The ear is one of the very important organs of the body. It is not considered vital and even in case some of its parts do not function properly people may survive. Human ear comprises of three parts, the outer ear, middle ear and inner ear. The middle ear communicates with the throat via the Eustachian tube.
Ear infection commonly affects children even though it is also possible in older patients. Children are also prone to recurrent ear infections as well as chronic ear infections. All ear infections can be roughly classified as otitis externa, otitis media and labyrinthitis (inflammation of the inner ear).
The symptoms of otitis externa include itching ear, the presence of fluid or discharge from the ear, earache that tends to intensify with the movement of the ear lobe and jaw, loss of hearing and fever. The infection of the outer ear is most commonly caused by bacteria or fungi. Hence the treatment includes either antibiotics or antifungal medications.
Otitis media is an inflammation of the middle ear. It is also known under name glue ear. The infection is accompanied by accumulation of fluid inside the inner ear and protrusion of the eardrum into the outer ear canal. Otitis media is common among children. Otitis media may be a complication of some infections of the upper respiratory tract such as cold, sore throat and nasal allergy. It typically features with fever, pain in the ear, the accumulation of fluid inside the middle ear, dizziness, troubles in hearing, sickness and nausea.

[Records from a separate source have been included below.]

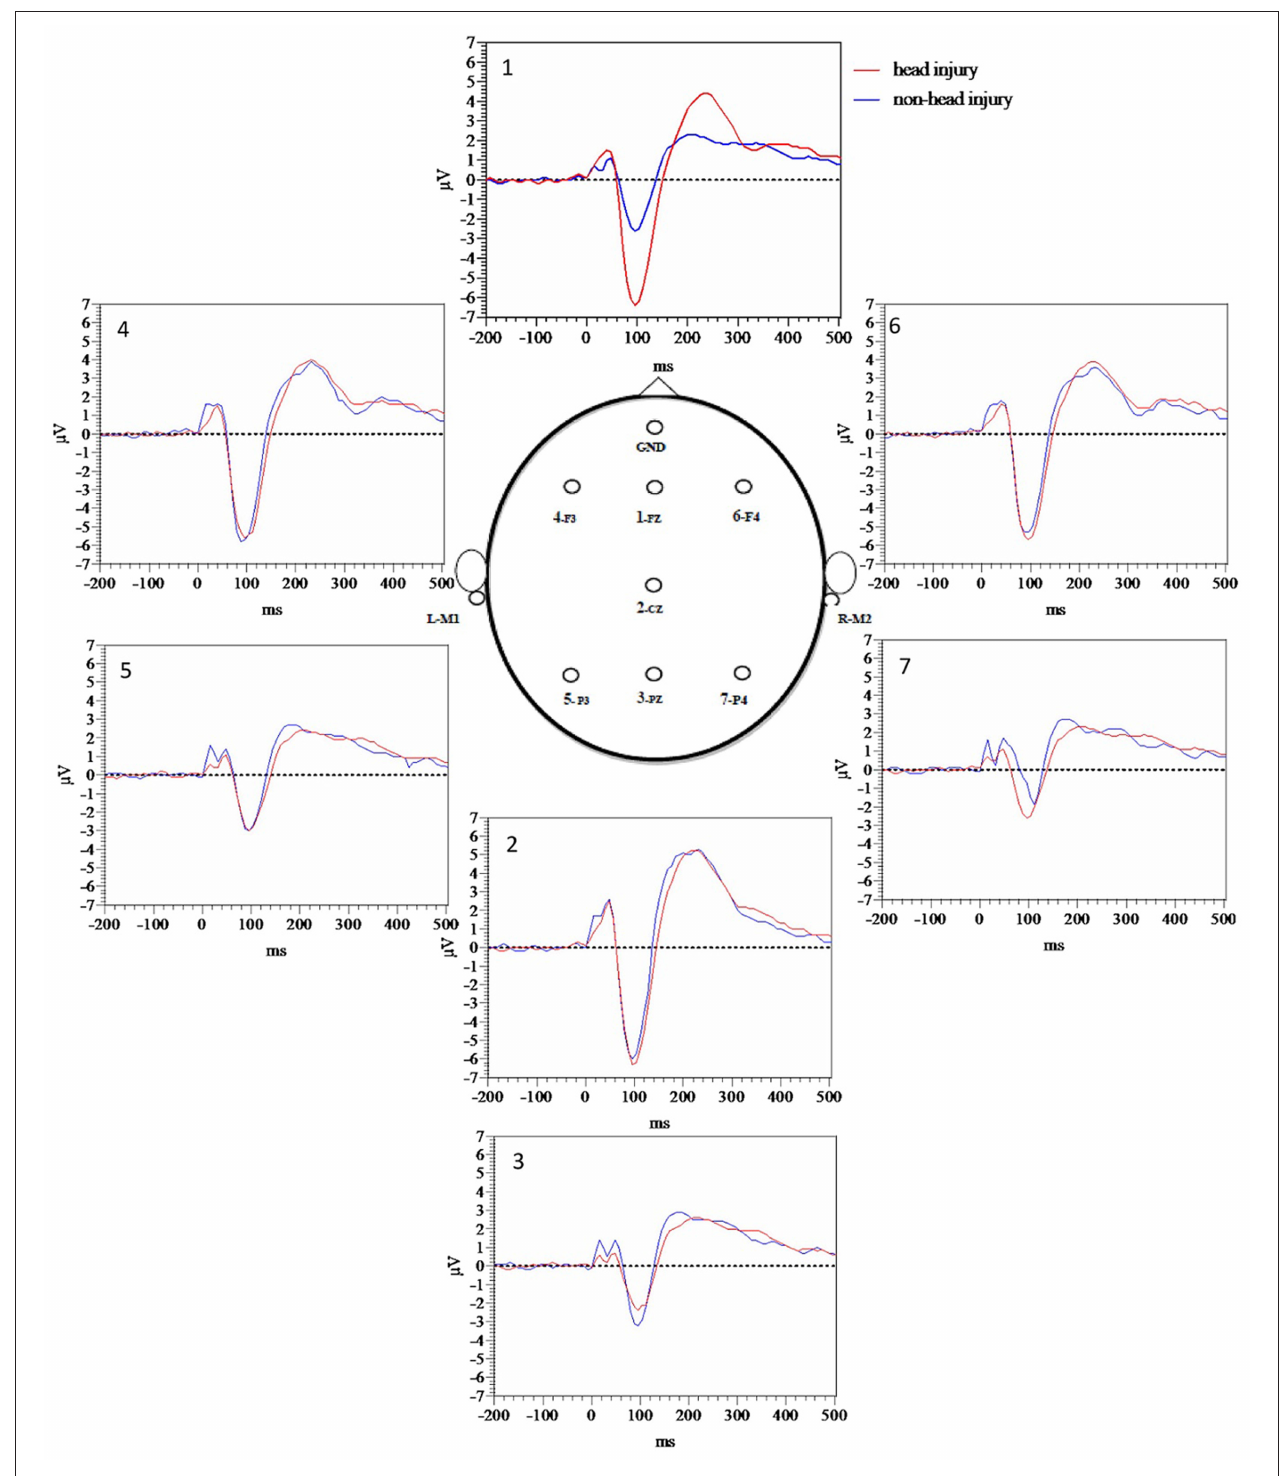
FIGURE 2 | Standard tone grand average waveforms for each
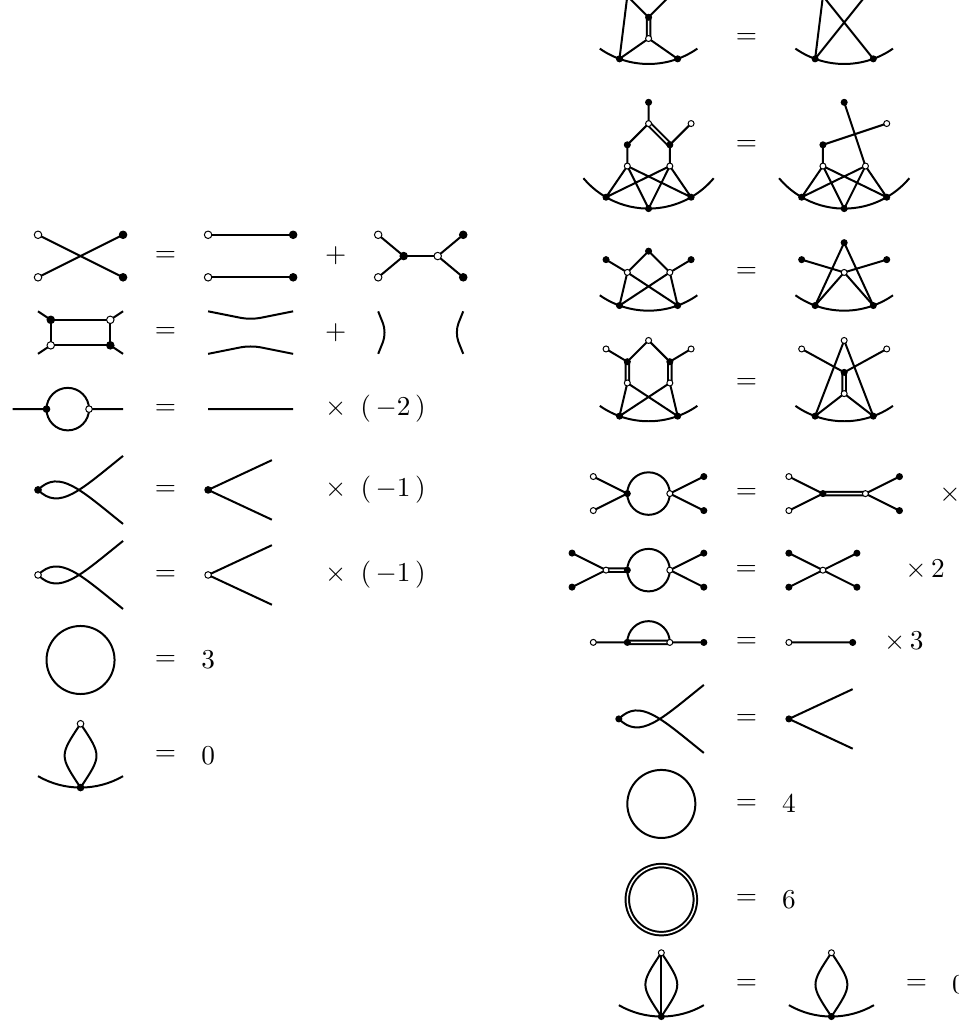
Figure 5. The skein relations for sl 3 and sl 4 tensor diagrams, adapted from [23, 40]. As mentioned in the text, the latter graphical relations are equivalences from skein relations between tensor invariants mod overall sign. Additionally, the sl 4 relations in the sixth and eighth lines hold with all colors exchanged. These relations are all derivable from identities for contractions of Levi-Civita tensors; for example the top relation on the left shows δ d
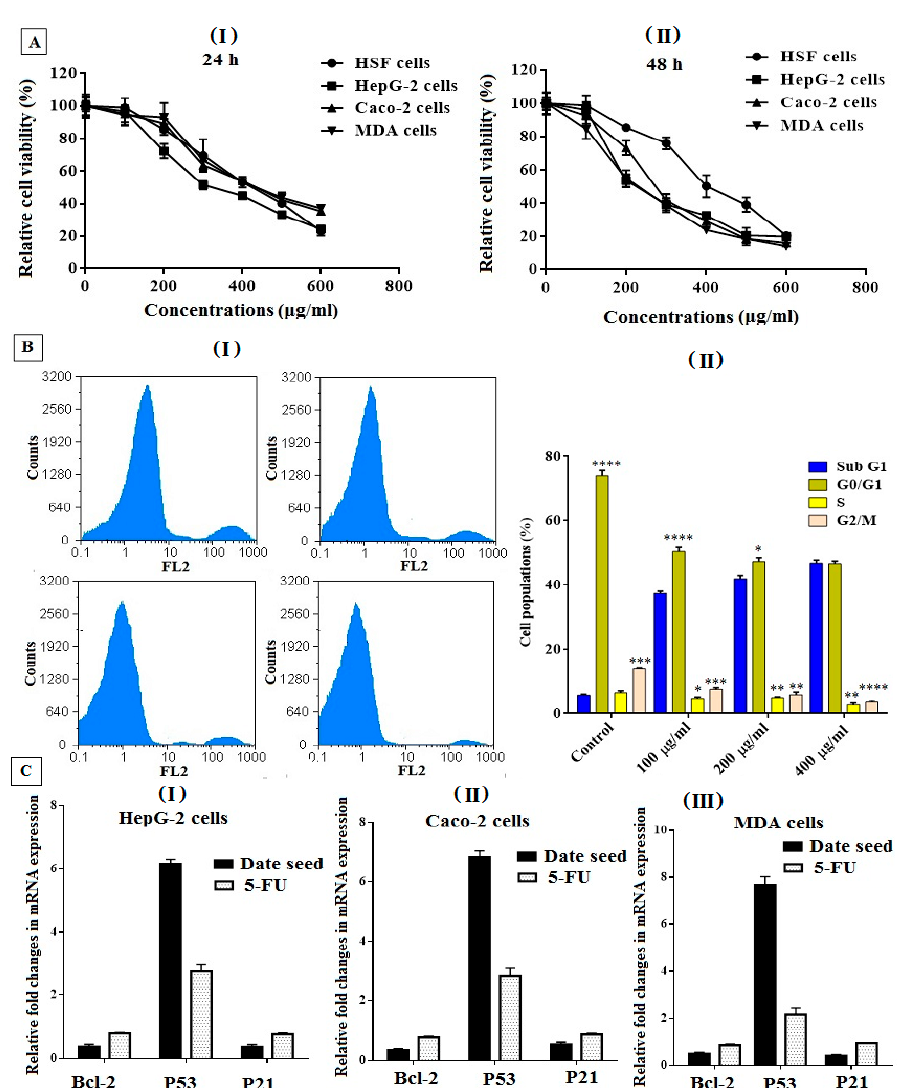
Figure 5. ( A ) DSE effect on the viability of cancer (MDA, HepG-2, and Caco-2) and normal (HSF) cell lines using the MTT method. All cell lines were incubated with DSE at different concentrations (0–600 µ g/mL) for 24 h ( I ) and 48 h ( II ). All values are expressed as mean ± SEM; n = 3. ( B ) Cell cycle distribution of DSE-treated HepG-2 cells at different doses for 48 h, ( I ) cell cycle distribution diagrams (original flow charts), and ( II ) quantitative distribution of the cells treated with DSE in different phases of the cell cycle compared with untreated (control) cells. All values are demonstrated as mean ± SEM, and differences were considered statistically significant at * p < 0.05, ** p < 0.005, *** p < 0.0005, and **** p < 0.0001. ( C ) Relative fold change in the gene expression of BCl2, P53, and p21 in the DSE treated cells using qPCR. Angiogenesis-related genes are evaluated in HepG-2 ( I ), Caco-2 ( II ), and MDA ( III ) cells before and after treatment with the DSE compared with 5-FU for 48 h. Values are presented as mean ±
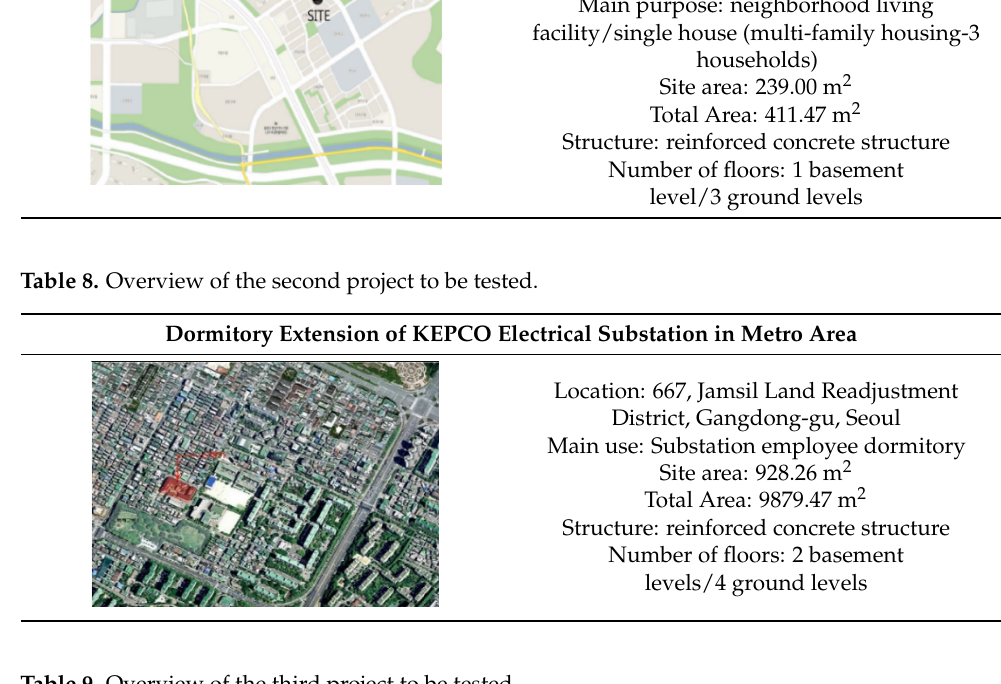
Table 9. Overview of the third project to be tested.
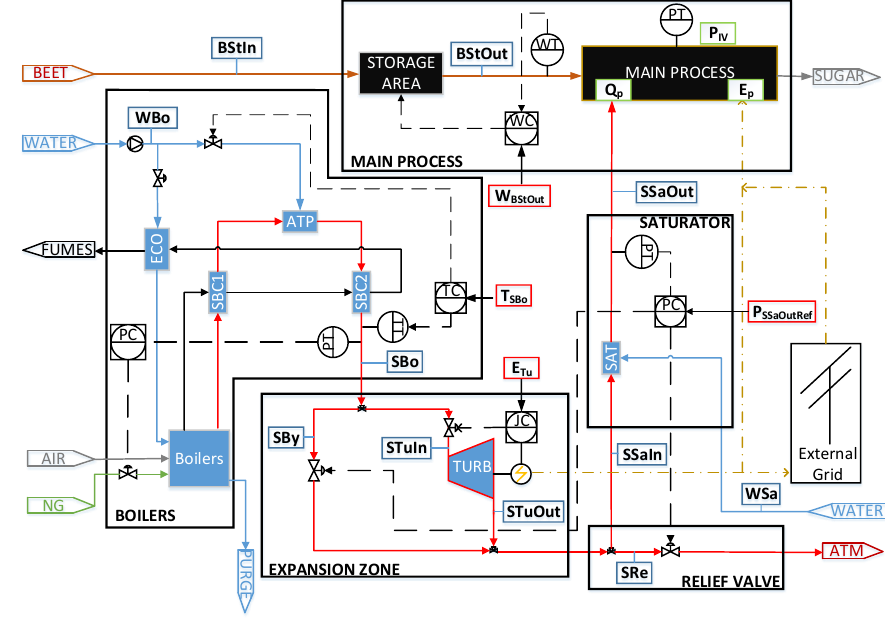
Figure 1. Schematic of the whole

Treatment for otitis media is different depending on the patient's age, risk factors, immunization status and hearing status. In majority of cases patients are administered antibiotics. The pain is controlled by analgesic eardrops. In case the infection simply does not respond to antibiotics the patient undergoes myringotomy. This is a surgical procedure that includes making a small cut in the ear drum. The cut allows the accumulated fluid and pus to drain from the middle ear. The doctor also inserts a tiny ventilation tube inside the cut in the ear drum. This way the entire content can be properly drained and there is no chance of spontaneous closure of the incision.
Inflammation of the Inner Ear- Labyrinthitis
The most prominent symptom of the inner ear infection is acute vertigo. Vertigo results from the damage to the vestibular system, the system responsible for maintaining balance. One more characteristic of inner labyrinthitis is nystagmus (undesired eye motion). Additional symptoms include nausea, anxiety and general feeling of being ill.
Patients suffering from labyrinthitis must have plenty of rest. Those dealing with nausea and vomiting are treated with intravenous fluids and antiemetic medications. Additional help is obtained from diazepam and other benzodiazepines. Battle against an inflammation is also successful if one is administered corticosteroids. The actual benefits of antiviral medications are not fully confirmed yet. And finally, if the infection is caused by bacteria patients are routinely administered antibiotics according to antibiogram.